The Thomasville Fire and Rescue Department took part in the annual 9/11 Memorial Stair Climb for the fourth straight year.
“I came out here to show remembrance for those who gave the ultimate sacrifice and just honor in remembrance of them,” said Frank Mitchell, donned in bunker gear.
Each participant n the 9/11 Memorial Stair Climb has to climb or walk the equivalent of the 110 flights of the World Trade Center towers, which were felled when terrorists hijacked airliners and slammed the planes into each of the buildings. Another passenger jet was overtaken by terrorists and crashed into the Pentagon and another was diverted from its intended target as passengers fought back against terrorists, causing the plane to plummet into a Pennsylvania field.
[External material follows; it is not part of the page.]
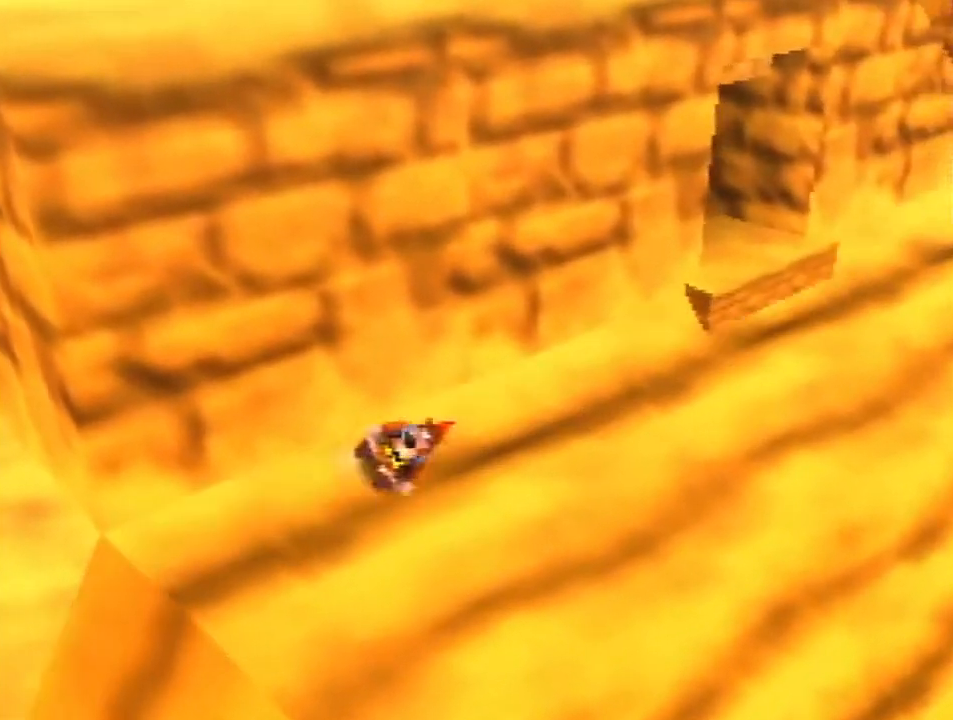
{"buttons": ["Z"], "left_stick": "center", "events": []}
Each participant, firefighters included, carried a badge showing the name and photo of one of the New York City rescuers who didn’t make it out of the towers before they imploded.
Ernest Moore, a Thomasville Fire and Rescue member, carried the photo and name of Joseph Agnello from Ladder Company 118.
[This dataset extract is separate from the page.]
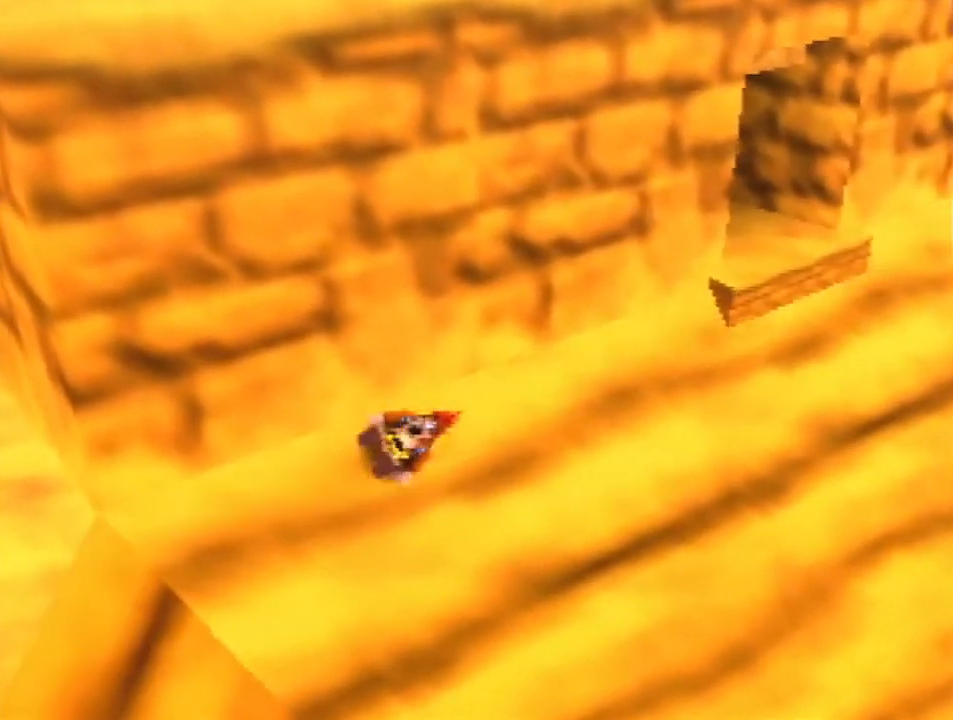
{"buttons": ["Z"], "left_stick": "center", "events": []}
Moore was in social studies class that day when Agnello and 342 other firefighters were killed in the towers’ collapse.
“At first, I didn’t know what was happening until I saw the plane hit the second tower,” Moore said. “I knew that was an attack.”
Going up and down the steps at The Jackets’ Nest in full gear meant a lot to Moore, he acknowledged.
“It’s all about the fallen firefighters,” he said.
The event, sponsored nationally by the National Fallen Firefighters Foundation, was sponsored here by Thomasville Fire Rescue, Thomasville YMCA and CNS.